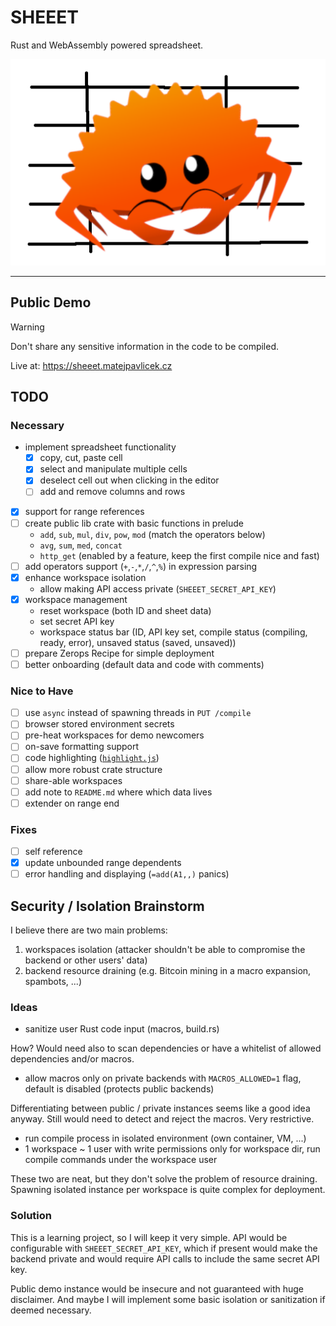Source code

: # SHEEET

Rust and WebAssembly powered spreadsheet.

![Sheeet logo.](/sheeet-baner.png)

---

## Public Demo

> [!WARNING]
> Don't share any sensitive information in the code to be compiled.

Live at: https://sheeet.matejpavlicek.cz

## TODO

### Necessary
- implement spreadsheet functionality
  - [x] copy, cut, paste cell
  - [x] select and manipulate multiple cells
  - [x] deselect cell out when clicking in the editor
  - [ ] add and remove columns and rows
- [x] support for range references
- [ ] create public lib crate with basic functions in prelude
  - `add`, `sub`, `mul`, `div`, `pow`, `mod` (match the operators below)
  - `avg`, `sum`, `med`, `concat`
  - `http_get` (enabled by a feature, keep the first compile nice and fast)
- [ ] add operators support (`+`,`-`,`*`,`/`,`^`,`%`) in expression parsing
- [x] enhance workspace isolation
  - allow making API access private (`SHEEET_SECRET_API_KEY`)
- [x] workspace management
  - reset workspace (both ID and sheet data)
  - set secret API key
  - workspace status bar (ID, API key set, compile status (compiling, ready, error), unsaved status (saved, unsaved))
- [ ] prepare Zerops Recipe for simple deployment
- [ ] better onboarding (default data and code with comments)

### Nice to Have 
- [ ] use `async` instead of spawning threads in `PUT /compile`
- [ ] browser stored environment secrets
- [ ] pre-heat workspaces for demo newcomers
- [ ] on-save formatting support
- [ ] code highlighting ([`highlight.js`](https://highlightjs.org))
- [ ] allow more robust crate structure
- [ ] share-able workspaces
- [ ] add note to `README.md` where which data lives
- [ ] extender on range end

### Fixes
- [ ] self reference
- [x] update unbounded range dependents
- [ ] error handling and displaying (`=add(A1,,)` panics)

## Security / Isolation Brainstorm
I believe there are two main problems:
1. workspaces isolation (attacker shouldn't be able to compromise the backend or other users' data)
2. backend resource draining (e.g. Bitcoin mining in a macro expansion, spambots, ...)

### Ideas
- sanitize user Rust code input (macros, build.rs)

How? Would need also to scan dependencies or have a whitelist of allowed dependencies and/or macros.

- allow macros only on private backends with `MACROS_ALLOWED=1` flag, default is disabled (protects public backends)

Differentiating between public / private instances seems like a good idea anyway.
Still would need to detect and reject the macros. Very restrictive.

- run compile process in isolated environment (own container, VM, ...)
- 1 workspace ~ 1 user with write permissions only for workspace dir, run compile commands under the workspace user

These two are neat, but they don't solve the problem of resource draining.
Spawning isolated instance per workspace is quite complex for deployment.

### Solution
This is a learning project, so I will keep it very simple.
API would be configurable with `SHEEET_SECRET_API_KEY`, which if present would make the backend private
and would require API calls to include the same secret API key.

Public demo instance would be insecure and not guaranteed with huge disclaimer.
And maybe I will implement some basic isolation or sanitization if deemed necessary.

________________

__DIRECTIONS__:
When you transcribe the lines above, keep every word exact but leave the pictures behind.

__SOLVED PROBLEM__:
Source code

: # SHEEET

Rust and WebAssembly powered spreadsheet.

![Sheeet logo.](/sheeet-baner.png)

---

## Public Demo

> [!WARNING]
> Don't share any sensitive information in the code to be compiled.

Live at: https://sheeet.matejpavlicek.cz

## TODO

### Necessary
- implement spreadsheet functionality
  - [x] copy, cut, paste cell
  - [x] select and manipulate multiple cells
  - [x] deselect cell out when clicking in the editor
  - [ ] add and remove columns and rows
- [x] support for range references
- [ ] create public lib crate with basic functions in prelude
  - `add`, `sub`, `mul`, `div`, `pow`, `mod` (match the operators below)
  - `avg`, `sum`, `med`, `concat`
  - `http_get` (enabled by a feature, keep the first compile nice and fast)
- [ ] add operators support (`+`,`-`,`*`,`/`,`^`,`%`) in expression parsing
- [x] enhance workspace isolation
  - allow making API access private (`SHEEET_SECRET_API_KEY`)
- [x] workspace management
  - reset workspace (both ID and sheet data)
  - set secret API key
  - workspace status bar (ID, API key set, compile status (compiling, ready, error), unsaved status (saved, unsaved))
- [ ] prepare Zerops Recipe for simple deployment
- [ ] better onboarding (default data and code with comments)

### Nice to Have 
- [ ] use `async` instead of spawning threads in `PUT /compile`
- [ ] browser stored environment secrets
- [ ] pre-heat workspaces for demo newcomers
- [ ] on-save formatting support
- [ ] code highlighting ([`highlight.js`](https://highlightjs.org))
- [ ] allow more robust crate structure
- [ ] share-able workspaces
- [ ] add note to `README.md` where which data lives
- [ ] extender on range end

### Fixes
- [ ] self reference
- [x] update unbounded range dependents
- [ ] error handling and displaying (`=add(A1,,)` panics)

## Security / Isolation Brainstorm
I believe there are two main problems:
1. workspaces isolation (attacker shouldn't be able to compromise the backend or other users' data)
2. backend resource draining (e.g. Bitcoin mining in a macro expansion, spambots, ...)

### Ideas
- sanitize user Rust code input (macros, build.rs)

How? Would need also to scan dependencies or have a whitelist of allowed dependencies and/or macros.

- allow macros only on private backends with `MACROS_ALLOWED=1` flag, default is disabled (protects public backends)

Differentiating between public / private instances seems like a good idea anyway.
Still would need to detect and reject the macros. Very restrictive.

- run compile process in isolated environment (own container, VM, ...)
- 1 workspace ~ 1 user with write permissions only for workspace dir, run compile commands under the workspace user

These two are neat, but they don't solve the problem of resource draining.
Spawning isolated instance per workspace is quite complex for deployment.

### Solution
This is a learning project, so I will keep it very simple.
API would be configurable with `SHEEET_SECRET_API_KEY`, which if present would make the backend private
and would require API calls to include the same secret API key.

Public demo instance would be insecure and not guaranteed with huge disclaimer.
And maybe I will implement some basic isolation or sanitization if deemed necessary.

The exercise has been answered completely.